Die folgende Statistik zeigt die Verteilung der Bezieher von Bürgergeld (früher Hartz IV). Dabei werden verschiedene Gruppen unterschieden.

Laut Auswertungen waren im November 2022:
– Rund 42 Prozent der SGB II-Leistungsberechtigten sind arbeitslose erwerbsfähige Leistungsberechtigte.
– 13 Prozent der Leistungsberechtigten befinden sich in einer “arbeitsmarktpolitischen Maßnahme”, zum Beispiel einem Ein-Euro-Job.
– 12 Prozent müssen mit dem heutigen Bürgergeld aufstocken, weil der Lohn aus Erwerbstätigkeit nicht ausreicht, um das Existenzminimum zu erreichen.
– 10 Prozent gehen zur Schule, studieren oder befinden sich in einer ungeförderten Ausbildung.

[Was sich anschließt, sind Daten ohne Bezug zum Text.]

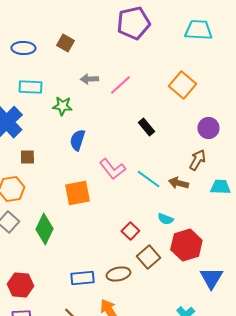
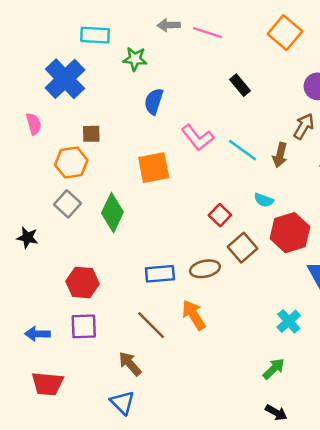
pink line: (120, 85) -> (207, 33), turned 60
brown square: (27, 157) -> (91, 134), moved
brown arrow: (178, 183) -> (280, 155), turned -90

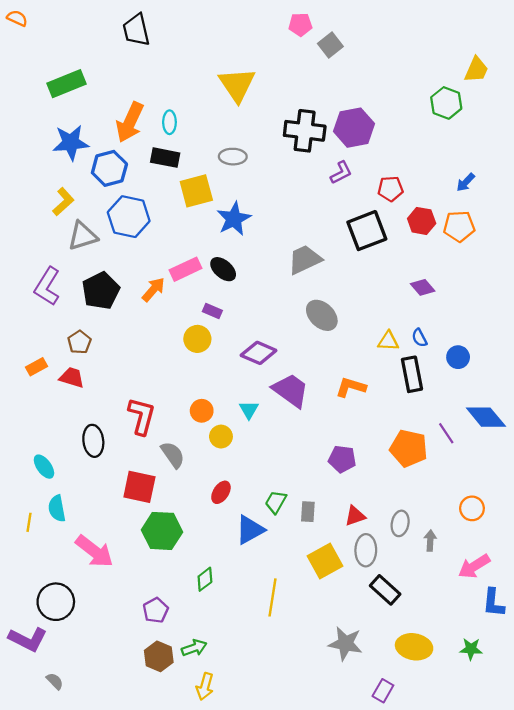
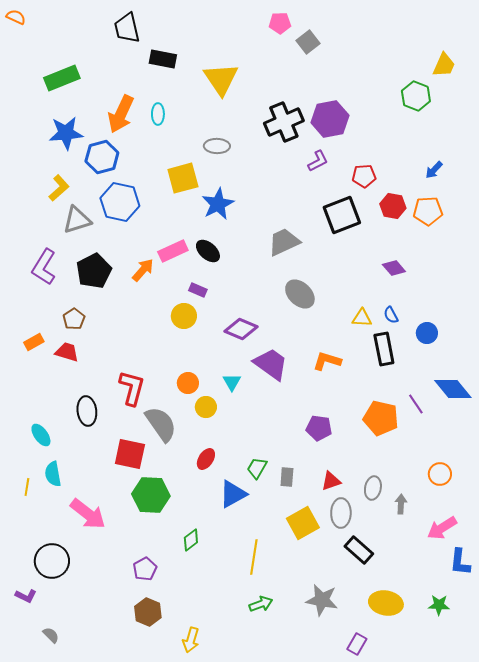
black cross: (305, 131) -> (284, 122), turned -30
black rectangle: (165, 158) -> (163, 59), moved
gray semicircle: (173, 455) -> (161, 424), size x1.4
purple L-shape: (28, 639) -> (26, 596), size x0.6
green arrow: (194, 648) -> (261, 604), moved

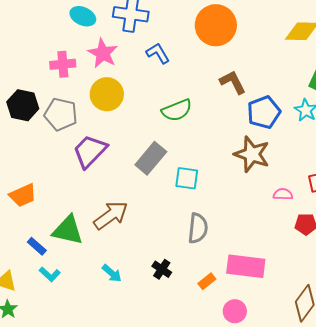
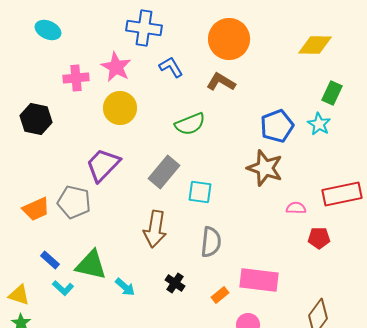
cyan ellipse: (83, 16) -> (48, 30), moved
brown L-shape: (233, 82) -> (221, 82), moved, turned -32
gray pentagon: (61, 114) -> (74, 202), moved
brown arrow: (111, 215) -> (155, 229), moved, turned 135
green triangle: (68, 230) -> (91, 265), moved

– 7 Prozent sind z.B. wegen Krankheit vorübergehend nicht erwerbsfähig.
– 7 Prozent stehen dem Arbeitsmarkt derzeit nicht zur Verfügung, weil sie Kinder betreuen und erziehen müssen. Besonders betroffen sind hier Alleinerziehende
– 4 Prozent unterliegen einer Sonderregelung (58er-Regelung).
– Weitere 5 Prozent haben sonstige Gründe oder der Hintergrund ist unbekannt.

Hartz IV bzw. Bürgergeld konnten alle Anspruchsberechtigten im Alter von 15 bis 67 Jahren erhalten. Sozialgeld konnten Anspruchsberechtigte erhalten, die nicht erwerbsfähig waren, aber mit mindestens einer Person in einer so genannten Bedarfsgemeinschaft mit einem erwerbsfähigen Leistungsberechtigten lebten.